2. supporting social, cultural and educational interact ions and collaborations between professors and learners to build spaces for them to see possibilities, potentials and implications of moving beyond transmission model of communicating about educational and social justice issues,

3. emphasizing the attitudes , beliefs and expectations of them to address important cultural and social problems by exploring how to bring educational and social justice into real-life experiences in BL environments,

4. documenting effective learning practices for a democratic decision-making and dialogic leadership to promote interaction amongst practitioners.

Results and Conclusions

This paper discusses a critical curriculum design for Blended Learning (BL) in higher education. The Radical Constructivist Theory (RCT) and Media Richness Theory (MRT) are the theoretical background of BL-based educational activities in classrooms. Furthermore, this paper developed a theoretical framework that discusses the strategies, principles and challenges of interactive classroom management. This is an open and flexible framework to support powerful engagements among professors and learners. They can share responsibilities in this BL milieu. As noted by Harris and Stephen (2004), BL should explain the diverse needs and expectations of professors and learners in bringing about democratic decision-making as dialogic leaderships play an important role in affecting deep community change. These are crucial issues to investigate their complex responsibilities that they can become well-rounded knowledge-workers to shape a society-based on authentic and participatory decision making.

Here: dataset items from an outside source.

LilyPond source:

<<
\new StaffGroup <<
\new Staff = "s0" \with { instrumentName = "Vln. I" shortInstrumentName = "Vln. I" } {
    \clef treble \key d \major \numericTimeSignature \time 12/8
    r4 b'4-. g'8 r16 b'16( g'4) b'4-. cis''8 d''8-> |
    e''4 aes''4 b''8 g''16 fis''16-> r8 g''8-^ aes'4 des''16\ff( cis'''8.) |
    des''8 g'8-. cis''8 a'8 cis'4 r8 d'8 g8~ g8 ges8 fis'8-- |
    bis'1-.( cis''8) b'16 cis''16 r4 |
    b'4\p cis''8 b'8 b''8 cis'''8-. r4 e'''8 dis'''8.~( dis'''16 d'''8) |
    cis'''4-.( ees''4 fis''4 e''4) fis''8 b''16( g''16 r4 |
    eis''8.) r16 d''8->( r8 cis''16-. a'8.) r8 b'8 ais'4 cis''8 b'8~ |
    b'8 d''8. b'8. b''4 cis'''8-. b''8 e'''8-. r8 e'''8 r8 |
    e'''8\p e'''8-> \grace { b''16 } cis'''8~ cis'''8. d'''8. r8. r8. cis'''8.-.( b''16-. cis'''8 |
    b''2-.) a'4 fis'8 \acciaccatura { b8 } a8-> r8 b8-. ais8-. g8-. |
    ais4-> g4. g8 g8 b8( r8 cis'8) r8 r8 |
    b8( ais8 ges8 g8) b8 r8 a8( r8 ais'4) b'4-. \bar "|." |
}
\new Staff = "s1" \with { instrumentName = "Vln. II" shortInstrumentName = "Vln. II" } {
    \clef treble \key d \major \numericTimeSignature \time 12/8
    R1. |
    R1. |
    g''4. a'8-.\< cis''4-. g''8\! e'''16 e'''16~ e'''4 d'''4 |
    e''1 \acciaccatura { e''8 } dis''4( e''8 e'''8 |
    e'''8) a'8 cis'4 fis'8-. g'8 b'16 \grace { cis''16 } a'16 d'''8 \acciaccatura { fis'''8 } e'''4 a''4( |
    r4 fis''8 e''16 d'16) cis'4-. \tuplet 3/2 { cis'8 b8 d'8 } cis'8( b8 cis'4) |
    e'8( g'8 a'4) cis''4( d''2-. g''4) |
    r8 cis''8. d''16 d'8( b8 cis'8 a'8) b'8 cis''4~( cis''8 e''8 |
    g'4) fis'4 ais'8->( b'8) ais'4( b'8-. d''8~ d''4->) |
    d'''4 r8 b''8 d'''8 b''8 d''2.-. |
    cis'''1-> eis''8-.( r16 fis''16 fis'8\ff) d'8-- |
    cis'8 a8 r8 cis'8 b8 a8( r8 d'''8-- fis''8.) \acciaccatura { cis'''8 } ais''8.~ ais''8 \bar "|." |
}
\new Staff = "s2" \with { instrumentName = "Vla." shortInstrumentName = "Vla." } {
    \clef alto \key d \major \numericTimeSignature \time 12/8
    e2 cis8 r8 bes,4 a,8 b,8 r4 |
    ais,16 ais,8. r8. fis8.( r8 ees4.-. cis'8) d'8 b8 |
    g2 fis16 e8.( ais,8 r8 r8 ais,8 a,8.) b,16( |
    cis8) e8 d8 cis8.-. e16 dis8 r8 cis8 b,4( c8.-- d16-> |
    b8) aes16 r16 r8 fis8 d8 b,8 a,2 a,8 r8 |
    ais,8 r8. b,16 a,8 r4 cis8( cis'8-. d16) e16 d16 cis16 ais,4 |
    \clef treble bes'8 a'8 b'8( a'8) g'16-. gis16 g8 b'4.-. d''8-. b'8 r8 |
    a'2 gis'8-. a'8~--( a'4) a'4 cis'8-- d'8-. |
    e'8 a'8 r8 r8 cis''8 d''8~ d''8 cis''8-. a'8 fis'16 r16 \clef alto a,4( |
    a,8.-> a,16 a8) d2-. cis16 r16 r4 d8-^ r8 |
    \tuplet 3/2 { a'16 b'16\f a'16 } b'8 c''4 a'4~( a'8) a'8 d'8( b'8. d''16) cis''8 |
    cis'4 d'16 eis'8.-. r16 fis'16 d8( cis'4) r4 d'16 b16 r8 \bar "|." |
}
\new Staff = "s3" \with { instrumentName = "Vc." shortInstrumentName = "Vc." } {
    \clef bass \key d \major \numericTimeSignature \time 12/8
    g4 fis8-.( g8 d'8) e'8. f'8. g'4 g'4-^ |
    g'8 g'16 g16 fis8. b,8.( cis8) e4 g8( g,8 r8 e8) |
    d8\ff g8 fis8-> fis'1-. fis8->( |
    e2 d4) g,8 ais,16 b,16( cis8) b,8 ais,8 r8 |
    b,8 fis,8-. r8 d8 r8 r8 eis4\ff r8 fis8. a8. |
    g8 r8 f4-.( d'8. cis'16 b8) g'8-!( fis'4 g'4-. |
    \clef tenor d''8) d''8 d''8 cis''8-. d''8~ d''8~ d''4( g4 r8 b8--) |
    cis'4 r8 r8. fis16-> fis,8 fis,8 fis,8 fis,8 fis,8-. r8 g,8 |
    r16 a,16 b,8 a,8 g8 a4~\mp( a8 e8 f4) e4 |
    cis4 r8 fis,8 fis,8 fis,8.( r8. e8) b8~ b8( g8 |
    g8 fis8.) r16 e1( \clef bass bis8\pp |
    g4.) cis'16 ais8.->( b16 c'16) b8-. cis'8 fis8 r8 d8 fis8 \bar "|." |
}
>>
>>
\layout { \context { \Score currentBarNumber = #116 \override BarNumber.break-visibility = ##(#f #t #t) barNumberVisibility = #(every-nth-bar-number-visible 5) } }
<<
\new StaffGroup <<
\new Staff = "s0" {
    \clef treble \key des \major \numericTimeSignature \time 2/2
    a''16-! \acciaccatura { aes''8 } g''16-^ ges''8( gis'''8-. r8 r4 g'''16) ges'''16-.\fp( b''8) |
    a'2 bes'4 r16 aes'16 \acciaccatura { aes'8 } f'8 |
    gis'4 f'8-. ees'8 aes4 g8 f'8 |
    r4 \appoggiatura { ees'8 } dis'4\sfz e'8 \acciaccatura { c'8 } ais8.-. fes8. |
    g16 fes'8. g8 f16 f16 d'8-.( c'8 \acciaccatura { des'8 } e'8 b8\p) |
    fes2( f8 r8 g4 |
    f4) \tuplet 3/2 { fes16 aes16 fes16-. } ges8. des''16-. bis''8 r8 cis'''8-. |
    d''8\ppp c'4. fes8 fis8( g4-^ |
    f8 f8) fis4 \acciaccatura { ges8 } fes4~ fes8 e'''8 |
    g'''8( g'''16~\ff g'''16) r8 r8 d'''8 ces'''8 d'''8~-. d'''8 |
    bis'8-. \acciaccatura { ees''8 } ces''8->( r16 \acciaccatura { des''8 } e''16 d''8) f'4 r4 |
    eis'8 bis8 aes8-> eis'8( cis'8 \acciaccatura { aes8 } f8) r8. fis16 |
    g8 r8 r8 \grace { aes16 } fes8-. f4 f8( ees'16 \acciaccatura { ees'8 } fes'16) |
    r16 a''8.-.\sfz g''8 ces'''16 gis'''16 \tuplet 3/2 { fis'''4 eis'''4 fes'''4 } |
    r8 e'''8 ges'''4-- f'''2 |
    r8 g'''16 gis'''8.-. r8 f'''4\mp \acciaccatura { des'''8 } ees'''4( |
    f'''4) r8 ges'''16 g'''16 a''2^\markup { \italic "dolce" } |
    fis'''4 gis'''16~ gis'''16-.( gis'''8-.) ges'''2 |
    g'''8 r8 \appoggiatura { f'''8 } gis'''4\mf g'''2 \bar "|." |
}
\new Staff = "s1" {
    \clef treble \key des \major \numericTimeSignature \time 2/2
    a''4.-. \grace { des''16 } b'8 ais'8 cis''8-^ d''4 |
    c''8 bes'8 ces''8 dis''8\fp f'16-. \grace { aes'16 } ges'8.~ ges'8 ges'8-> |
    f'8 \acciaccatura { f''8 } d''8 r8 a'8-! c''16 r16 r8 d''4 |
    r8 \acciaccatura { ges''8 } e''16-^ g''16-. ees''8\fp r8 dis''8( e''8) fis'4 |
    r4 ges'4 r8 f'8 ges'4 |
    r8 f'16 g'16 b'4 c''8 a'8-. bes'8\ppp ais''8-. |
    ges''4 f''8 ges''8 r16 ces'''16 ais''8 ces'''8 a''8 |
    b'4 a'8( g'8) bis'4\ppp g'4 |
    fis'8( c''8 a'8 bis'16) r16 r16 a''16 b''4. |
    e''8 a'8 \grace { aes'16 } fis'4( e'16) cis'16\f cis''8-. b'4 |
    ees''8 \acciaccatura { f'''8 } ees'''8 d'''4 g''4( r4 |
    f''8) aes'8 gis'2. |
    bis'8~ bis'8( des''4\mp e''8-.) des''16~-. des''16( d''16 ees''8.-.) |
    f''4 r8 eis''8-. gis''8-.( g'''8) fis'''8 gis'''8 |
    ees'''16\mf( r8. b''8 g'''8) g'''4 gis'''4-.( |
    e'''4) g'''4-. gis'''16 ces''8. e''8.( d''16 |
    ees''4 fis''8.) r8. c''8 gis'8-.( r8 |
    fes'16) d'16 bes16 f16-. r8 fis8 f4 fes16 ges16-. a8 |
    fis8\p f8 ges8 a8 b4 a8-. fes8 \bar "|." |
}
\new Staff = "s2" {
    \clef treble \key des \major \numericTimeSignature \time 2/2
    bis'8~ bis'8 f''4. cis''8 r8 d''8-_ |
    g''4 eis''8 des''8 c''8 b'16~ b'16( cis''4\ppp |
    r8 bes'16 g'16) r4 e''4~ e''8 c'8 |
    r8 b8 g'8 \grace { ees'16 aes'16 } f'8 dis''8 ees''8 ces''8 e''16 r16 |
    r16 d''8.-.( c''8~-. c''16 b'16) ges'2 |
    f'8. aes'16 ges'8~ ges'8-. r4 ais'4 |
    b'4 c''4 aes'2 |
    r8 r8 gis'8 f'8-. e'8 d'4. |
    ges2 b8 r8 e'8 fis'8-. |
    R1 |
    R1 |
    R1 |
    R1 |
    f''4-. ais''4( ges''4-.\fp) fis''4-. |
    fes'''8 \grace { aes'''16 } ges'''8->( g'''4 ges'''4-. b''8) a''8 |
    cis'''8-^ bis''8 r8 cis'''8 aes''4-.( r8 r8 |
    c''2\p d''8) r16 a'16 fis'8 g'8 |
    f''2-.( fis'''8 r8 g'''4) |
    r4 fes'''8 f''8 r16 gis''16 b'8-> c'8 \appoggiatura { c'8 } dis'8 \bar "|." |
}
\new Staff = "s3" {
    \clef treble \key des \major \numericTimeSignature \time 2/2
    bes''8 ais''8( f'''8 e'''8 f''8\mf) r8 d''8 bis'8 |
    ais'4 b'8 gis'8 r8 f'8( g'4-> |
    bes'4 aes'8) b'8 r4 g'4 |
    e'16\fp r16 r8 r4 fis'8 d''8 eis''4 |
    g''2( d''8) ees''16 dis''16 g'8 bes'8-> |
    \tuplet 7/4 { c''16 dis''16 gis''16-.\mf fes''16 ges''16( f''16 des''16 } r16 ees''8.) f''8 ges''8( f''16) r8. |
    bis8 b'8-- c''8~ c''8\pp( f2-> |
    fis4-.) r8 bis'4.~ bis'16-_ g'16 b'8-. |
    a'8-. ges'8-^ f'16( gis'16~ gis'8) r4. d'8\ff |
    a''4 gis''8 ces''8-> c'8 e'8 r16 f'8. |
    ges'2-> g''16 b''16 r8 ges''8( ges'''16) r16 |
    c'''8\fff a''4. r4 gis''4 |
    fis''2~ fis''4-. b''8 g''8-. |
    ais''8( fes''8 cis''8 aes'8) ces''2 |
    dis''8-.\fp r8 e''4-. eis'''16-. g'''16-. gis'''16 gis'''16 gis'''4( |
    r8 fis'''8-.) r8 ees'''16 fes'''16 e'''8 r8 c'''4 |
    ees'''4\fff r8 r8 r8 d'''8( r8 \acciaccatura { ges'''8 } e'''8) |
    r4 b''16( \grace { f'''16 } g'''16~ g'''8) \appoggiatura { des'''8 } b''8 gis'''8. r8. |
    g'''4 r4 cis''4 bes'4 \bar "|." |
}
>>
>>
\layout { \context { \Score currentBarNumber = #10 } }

Engaging professor and learners in building interactive classroom management was a realistic, intriguing and real-life experience in higher education. This framework models how they translate theory into practice and state a pedagogical guideline for a critical curriculum development. Besides, they can become cognitive coaches together to build online knowledge societies from a pedagogical perspective. Professor and learners can try to investigate the explicit definitions for their roles, and to realize their changing responsibilities in learning environments. Interactive classroom management, therefore, is critical that they must restructure their collaboration styles to contribute high-quality communication skills and strategies.